This was rather relevant to me today because I’ve been on planes a lot, and was reading A Voyage Long and Strange by Horwitz, which is about the stuff that happened in America between 1492 and the Pilgrims.
Spoiler: There’s a lot of it.
Every time I read anything about American history, I want to go back to high school and punch my teachers in the head. (Although they are largely not at fault, given that they have tests to work to. But they could have at least said something to the effect of “By the way, this ranges between misleading and blatantly untrue and we are leaving out whole centuries.”)
Mostly this era in question involves the Spanish doing impressively horrible things. And we did indeed get a few minutes on Cortez and Why He Was Bad, which passes for enlightenment in the public education system, but the things they glossed over…
Dear god, that they reduced De Soto’s horrifying, bizarre, doomed trek all over hell to “Discovered the Mississippi.” Which is kind of like saying that Genghis Khan’s great feat was popularizing the yurt. And I would have been fascinated and horrified by De Soto the way that I was fascinated or horrified by very little in my American History class. Maybe if that sort of thing were taught, we would have learned something useful about How Being Imperialist Dicks Means Lots Of People Die Horribly, instead of spending a week trying to memorize the first three stanzas of “Paul Revere’s Ride.”*
And the Salem witch trials were interesting and cautionary and all, but did we need to rehash them three times over the course of my education, at a week apiece? Leaving aside that there were other American witch trials, one of them involving a relative of mine, we spent more time on Salem than on smallpox. I do not question that mass hysteria is bad, but seriously, smallpox.
Well, anyway. Columbus. Most of what I knew about Columbus was from a series of books called “Value Tales” which I had as a little kid, which gave all these historical figures an imaginary friend and told a bowdlerized version of their life. Columbus’s was called “The Value of Curiosity.” (I think his imaginary friend was a talking seagull. Can’t recall.)
They kinda glossed over the bit where he started dragging natives back to Spain as slaves, and all the people he killed looking for gold. Also the bit about how everybody knew the earth was round already. Also that he got his math from the Bible. Also the bit where he went to his grave thinking he’d found India. Definitely the bit with the full boatload of atrocities, rape, murder, dismemberment and genocide.
Lots about the Sargasso Sea and how everybody was scared of sea monsters and sailing off the edge of the earth, though. Plus, y’know, talking seagull!
This was still arguably more than I got out of school.
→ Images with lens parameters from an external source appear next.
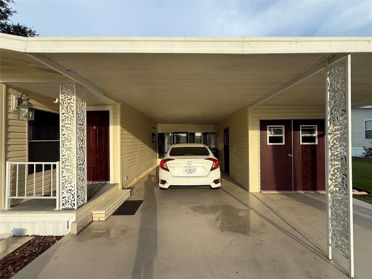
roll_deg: +0.6
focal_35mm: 14
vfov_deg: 85.7
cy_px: 140
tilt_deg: +2.1
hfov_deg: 102.1
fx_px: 150
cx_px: 186
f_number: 2.2
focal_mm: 2.22
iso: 50
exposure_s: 1/531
Make of that what you will.
Bartolome de las Casas, incidentally, got two lines in my history books. (One more than De Soto!) He was a priest and he advocated better treatment of the natives, but ha ha, he initially advocated for the African slave trade, so what a jerk, right? (They conveniently left out the bits where he recanted that and began advocating against slavery of any kind. Presumably they needed more room to talk about the Salem witch trials.)
As your products of European Imperialism go, not remotely perfect, but a helluva lot better than most of the other historical figures at the time. If you were looking for someone European to celebrate from that era of American history, I doubt you’ll find anyone better. Certainly better than Columbus. But there are people currently serving time for armed robbery who are better than Columbus.
I don’t know. About all I know is that I actually looked up the Value Tales books for the first time in years, and man, those things were kinda messed up. Giving Marie Curie a talking X-ray for her imaginary friend seems…um…a little awkward, given how she died? And Johnny Appleseed should have been “The Value Of Making Hooch.” And why was Louis Pasteur, who was French, injecting people with tiny British soldiers to kill rabies?
Let’s not even start in on the one about Cochise. Or Sacajawea. Christ. (I think she had a talking raccoon or something. Cochise might have had a vulture. Maybe it was supposed to be an eagle. The artist was not great with birds.)
I must have read those books a dozen times apiece. Sigh. Of such small things are our later disillusions made…
*One if by land, two if by sea,
Three if by TARDIS, four if you’ve run out of lanterns and will send a note.